MATERIAL TO PROCESS:

════════════════

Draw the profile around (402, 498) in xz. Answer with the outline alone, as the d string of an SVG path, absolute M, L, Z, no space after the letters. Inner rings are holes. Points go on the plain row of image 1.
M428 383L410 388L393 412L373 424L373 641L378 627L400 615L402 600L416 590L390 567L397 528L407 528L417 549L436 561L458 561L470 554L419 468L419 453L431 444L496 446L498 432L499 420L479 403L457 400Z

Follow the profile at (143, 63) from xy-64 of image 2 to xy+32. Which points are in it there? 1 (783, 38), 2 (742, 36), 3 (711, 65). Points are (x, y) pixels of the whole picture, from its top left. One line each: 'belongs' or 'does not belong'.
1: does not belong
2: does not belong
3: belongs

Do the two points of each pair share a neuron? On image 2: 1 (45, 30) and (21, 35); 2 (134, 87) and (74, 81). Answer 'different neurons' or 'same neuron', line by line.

════════════════

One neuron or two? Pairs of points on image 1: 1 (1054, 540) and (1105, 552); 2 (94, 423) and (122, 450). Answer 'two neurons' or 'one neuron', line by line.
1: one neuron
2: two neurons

════════════════

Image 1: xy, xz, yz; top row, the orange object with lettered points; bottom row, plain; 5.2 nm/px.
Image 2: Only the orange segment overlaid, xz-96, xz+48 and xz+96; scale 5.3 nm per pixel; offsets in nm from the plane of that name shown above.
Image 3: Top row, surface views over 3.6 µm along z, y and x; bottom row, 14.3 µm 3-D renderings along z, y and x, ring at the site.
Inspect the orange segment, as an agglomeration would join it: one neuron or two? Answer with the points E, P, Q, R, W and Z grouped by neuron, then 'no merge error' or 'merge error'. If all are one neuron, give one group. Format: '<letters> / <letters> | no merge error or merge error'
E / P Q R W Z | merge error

════════════════

REQUIRED ACTION:
In the listing above, find the line with "Follow the profile" and the line with "Do the two points"; output exactly those lines and all lines between them.

ANSWER SPACE:
Follow the profile at (143, 63) from xy-64 of image 2 to xy+32. Which points are in it there? 1 (783, 38), 2 (742, 36), 3 (711, 65). Points are (x, y) pixels of the whole picture, from its top left. One line each: 'belongs' or 'does not belong'.
1: does not belong
2: does not belong
3: belongs

Do the two points of each pair share a neuron? On image 2: 1 (45, 30) and (21, 35); 2 (134, 87) and (74, 81). Answer 'different neurons' or 'same neuron', line by line.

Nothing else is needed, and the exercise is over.